Vulnérabilités dans Microsoft (Patch Tuesday du 10 Novembre 2021)

Date de publication : 29/09/2022

Le mercredi 10 novembre, Microsoft Windows a publié le patch Tuesday. Il s’agit d’une collection de correctifs concernant plus d’une cinquantaine de vulnérabilités. Dans cette collection, 11 vulnérabilités concernent Windows 7, 13 vulnérabilités concernent Windows 8.1 et 22 concernent Windows 10 v1909. Ce bulletin présente uniquement les vulnérabilités les plus importantes, elles sont classées selon les risques respectifs.

CVE-2021-42283[Score CVSS v3.1: 8.8]

Les experts en cyber sécurité de Microsoft ont identifié une vulnérabilité du type « élévation de privilège » dans le système d’exploitation Windows. Plus précisément, il s’agit d’une faille qui se situe au niveau du système de fichier NTFS (New Technology File System). Un attaquant distant et authentifié pourrait exploiter cette vulnérabilité, afin d’élever ses privilèges. Cette vulnérabilité ne semble pas être exploitée pour le moment. Des informations spécifiques qui sont partagé par l'éditeur au sujet de cette vulnérabilité sont disponible ici.
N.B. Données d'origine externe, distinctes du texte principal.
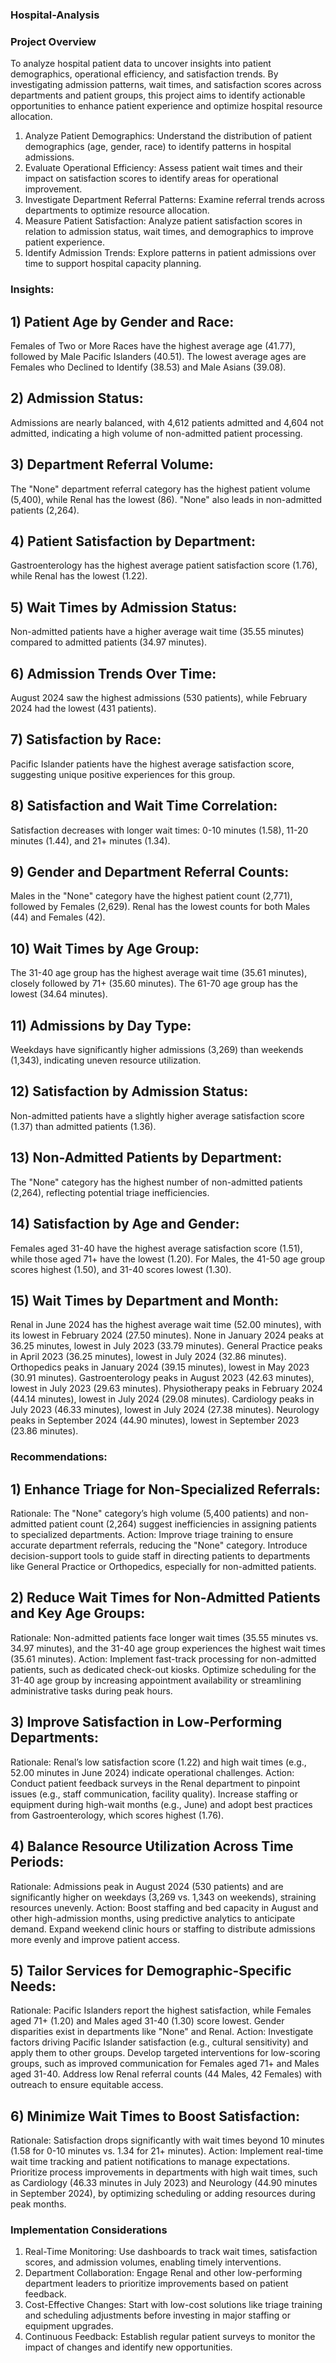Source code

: ### Hospital-Analysis

### Project Overview

To analyze hospital patient data to uncover insights into patient demographics, operational efficiency, and satisfaction trends. By investigating admission patterns, wait times, and satisfaction scores across departments and patient groups, this project aims to identify actionable opportunities to enhance patient experience and optimize hospital resource allocation.

1) Analyze Patient Demographics: Understand the distribution of patient demographics (age, gender, race) to identify patterns in hospital admissions.
2) Evaluate Operational Efficiency: Assess patient wait times and their impact on satisfaction scores to identify areas for operational improvement.
3) Investigate Department Referral Patterns: Examine referral trends across departments to optimize resource allocation.
4) Measure Patient Satisfaction: Analyze patient satisfaction scores in relation to admission status, wait times, and demographics to improve patient experience.
5) Identify Admission Trends: Explore patterns in patient admissions over time to support hospital capacity planning.

### Insights:

## 1) Patient Age by Gender and Race:
Females of Two or More Races have the highest average age (41.77), followed by Male Pacific Islanders (40.51). The lowest average ages are Females who Declined to Identify (38.53) and Male Asians (39.08).

## 2) Admission Status:
Admissions are nearly balanced, with 4,612 patients admitted and 4,604 not admitted, indicating a high volume of non-admitted patient processing.

## 3) Department Referral Volume:
The "None" department referral category has the highest patient volume (5,400), while Renal has the lowest (86). "None" also leads in non-admitted patients (2,264).

## 4) Patient Satisfaction by Department:
Gastroenterology has the highest average patient satisfaction score (1.76), while Renal has the lowest (1.22).

## 5) Wait Times by Admission Status:
Non-admitted patients have a higher average wait time (35.55 minutes) compared to admitted patients (34.97 minutes).

## 6) Admission Trends Over Time:
August 2024 saw the highest admissions (530 patients), while February 2024 had the lowest (431 patients).

## 7) Satisfaction by Race:
Pacific Islander patients have the highest average satisfaction score, suggesting unique positive experiences for this group.

## 8) Satisfaction and Wait Time Correlation:
Satisfaction decreases with longer wait times: 0-10 minutes (1.58), 11-20 minutes (1.44), and 21+ minutes (1.34).

## 9) Gender and Department Referral Counts:
Males in the "None" category have the highest patient count (2,771), followed by Females (2,629). Renal has the lowest counts for both Males (44) and Females (42).

## 10) Wait Times by Age Group:
The 31-40 age group has the highest average wait time (35.61 minutes), closely followed by 71+ (35.60 minutes). The 61-70 age group has the lowest (34.64 minutes).

## 11) Admissions by Day Type:
Weekdays have significantly higher admissions (3,269) than weekends (1,343), indicating uneven resource utilization.

## 12) Satisfaction by Admission Status:
Non-admitted patients have a slightly higher average satisfaction score (1.37) than admitted patients (1.36).

## 13) Non-Admitted Patients by Department:
The "None" category has the highest number of non-admitted patients (2,264), reflecting potential triage inefficiencies.

## 14) Satisfaction by Age and Gender:
Females aged 31-40 have the highest average satisfaction score (1.51), while those aged 71+ have the lowest (1.20). For Males, the 41-50 age group scores highest (1.50), and 31-40 scores lowest (1.30).

## 15) Wait Times by Department and Month:
Renal in June 2024 has the highest average wait time (52.00 minutes), with its lowest in February 2024 (27.50 minutes).
None in January 2024 peaks at 36.25 minutes, lowest in July 2023 (33.79 minutes).
General Practice peaks in April 2023 (36.25 minutes), lowest in July 2024 (32.86 minutes).
Orthopedics peaks in January 2024 (39.15 minutes), lowest in May 2023 (30.91 minutes).
Gastroenterology peaks in August 2023 (42.63 minutes), lowest in July 2023 (29.63 minutes).
Physiotherapy peaks in February 2024 (44.14 minutes), lowest in July 2024 (29.08 minutes).
Cardiology peaks in July 2023 (46.33 minutes), lowest in July 2024 (27.38 minutes).
Neurology peaks in September 2024 (44.90 minutes), lowest in September 2023 (23.86 minutes).


### Recommendations:

## 1) Enhance Triage for Non-Specialized Referrals:
Rationale: The "None" category’s high volume (5,400 patients) and non-admitted patient count (2,264) suggest inefficiencies in assigning patients to specialized departments.
Action: Improve triage training to ensure accurate department referrals, reducing the "None" category. Introduce decision-support tools to guide staff in directing patients to departments like General Practice or Orthopedics, especially for non-admitted patients.

## 2) Reduce Wait Times for Non-Admitted Patients and Key Age Groups:
Rationale: Non-admitted patients face longer wait times (35.55 minutes vs. 34.97 minutes), and the 31-40 age group experiences the highest wait times (35.61 minutes).
Action: Implement fast-track processing for non-admitted patients, such as dedicated check-out kiosks. Optimize scheduling for the 31-40 age group by increasing appointment availability or streamlining administrative tasks during peak hours.

## 3) Improve Satisfaction in Low-Performing Departments:
Rationale: Renal’s low satisfaction score (1.22) and high wait times (e.g., 52.00 minutes in June 2024) indicate operational challenges.
Action: Conduct patient feedback surveys in the Renal department to pinpoint issues (e.g., staff communication, facility quality). Increase staffing or equipment during high-wait months (e.g., June) and adopt best practices from Gastroenterology, which scores highest (1.76).

## 4) Balance Resource Utilization Across Time Periods:
Rationale: Admissions peak in August 2024 (530 patients) and are significantly higher on weekdays (3,269 vs. 1,343 on weekends), straining resources unevenly.
Action: Boost staffing and bed capacity in August and other high-admission months, using predictive analytics to anticipate demand. Expand weekend clinic hours or staffing to distribute admissions more evenly and improve patient access.

## 5) Tailor Services for Demographic-Specific Needs:
Rationale: Pacific Islanders report the highest satisfaction, while Females aged 71+ (1.20) and Males aged 31-40 (1.30) score lowest. Gender disparities exist in departments like "None" and Renal.
Action: Investigate factors driving Pacific Islander satisfaction (e.g., cultural sensitivity) and apply them to other groups. Develop targeted interventions for low-scoring groups, such as improved communication for Females aged 71+ and Males aged 31-40. Address low Renal referral counts (44 Males, 42 Females) with outreach to ensure equitable access.

## 6) Minimize Wait Times to Boost Satisfaction:
Rationale: Satisfaction drops significantly with wait times beyond 10 minutes (1.58 for 0-10 minutes vs. 1.34 for 21+ minutes).
Action: Implement real-time wait time tracking and patient notifications to manage expectations. Prioritize process improvements in departments with high wait times, such as Cardiology (46.33 minutes in July 2023) and Neurology (44.90 minutes in September 2024), by optimizing scheduling or adding resources during peak months.

### Implementation Considerations

1) Real-Time Monitoring: Use dashboards to track wait times, satisfaction scores, and admission volumes, enabling timely interventions.
2) Department Collaboration: Engage Renal and other low-performing department leaders to prioritize improvements based on patient feedback.
3) Cost-Effective Changes: Start with low-cost solutions like triage training and scheduling adjustments before investing in major staffing or equipment upgrades.
4) Continuous Feedback: Establish regular patient surveys to monitor the impact of changes and identify new opportunities.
CVE-2021-42321[Score CVSS v3.1: 8.8]

Les experts en cyber sécurité de Microsoft, avec la collaboration de plusieurs chercheurs participant à la compétition Tianfu Cup 2021, ont identifiés une vulnérabilité du type « exécution de code arbitraire » dans le serveur Microsoft Exchange 2016 et 2019. Les détails techniques de l’exploitation ne sont pas publiquement disponibles pour le moment. Un attaquant distant et authentifié pourrait exploiter cette vulnérabilité dans le but d’exécuter du code arbitraire. Un accomplissement de cet exploit permet à l’attaquant de s’octroyer les privilèges d’administration du domaine Active Directory. Attention, cette vulnérabilité est activement exploitée. Elle concerne précisément les serveurs Microsoft Exchange 2019 CU10 et CU11, et Microsoft Exchange 2016 CU21 et CU22. Des informations spécifiques qui sont partagé par l'éditeur au sujet de cette vulnérabilité sont disponible ici.

CVE-2021-42292[Score CVSS v3.1: 7.8]

Des chercheurs ont découvert une vulnérabilité du type « contournement de sécurité » dans l'outil Excel disponible dans les produits Microsoft Office et Microsoft 365. Les chercheur ont constaté qu'une feuille Excel forgée pouvait déclencher un téléchargement d'une autre feuille Excel. Cette seconde feuille est par la suite exécutée avec les privilèges les plus élevés. Un attaquant pourrait exploiter cette vulnérabilité, en utilisant des feuilles Excel malveillantes, pour contourner la sécurité et profiter d'une élévation de privilège. Attention, en ce moment cette vulnérabilité semble être exploitée. Elle concerne précisément les produits Microsoft Office 2013, 2016, 2019 et LTSC 2021, ainsi que Microsoft 365. Des informations spécifiques qui sont partagées par l'éditeur au sujet de cette vulnérabilité sont disponible ici. En plus du Patch Tuesday qui permet de corriger cette vulnérabilité, des informaticiens de la communauté GitHub ont réalisé un dispositif qui permet de détecter l'exécution malveillante, celui-ci est disponible ici.

Les autres vulnérabilités importantes sont les suivantes :

CVE-2021-42283 CVE-2021-42285 CVE-2021-41367 CVE-2021-42286 CVE-2021- 42287

[Score CVSS v3.1: 8.8 / 8.3 / 8.3 / 8 .3 / 8.8 / 7,5]

Ces vulnérabilités concernent un risque d’élévation de privilèges.

CVE-2021-42321 CVE-2021-42275 CVE-2021-38666 CVE-2021-42298 CVE-2021-41378 CVE-2021-40442

[Score CVSS v3.1: 8.8 / 7.7 / 8.8 / 7.8 / 7.8 / 7.8]

Ces vulnérabilités concernent un risque d’exécution de code arbitraire.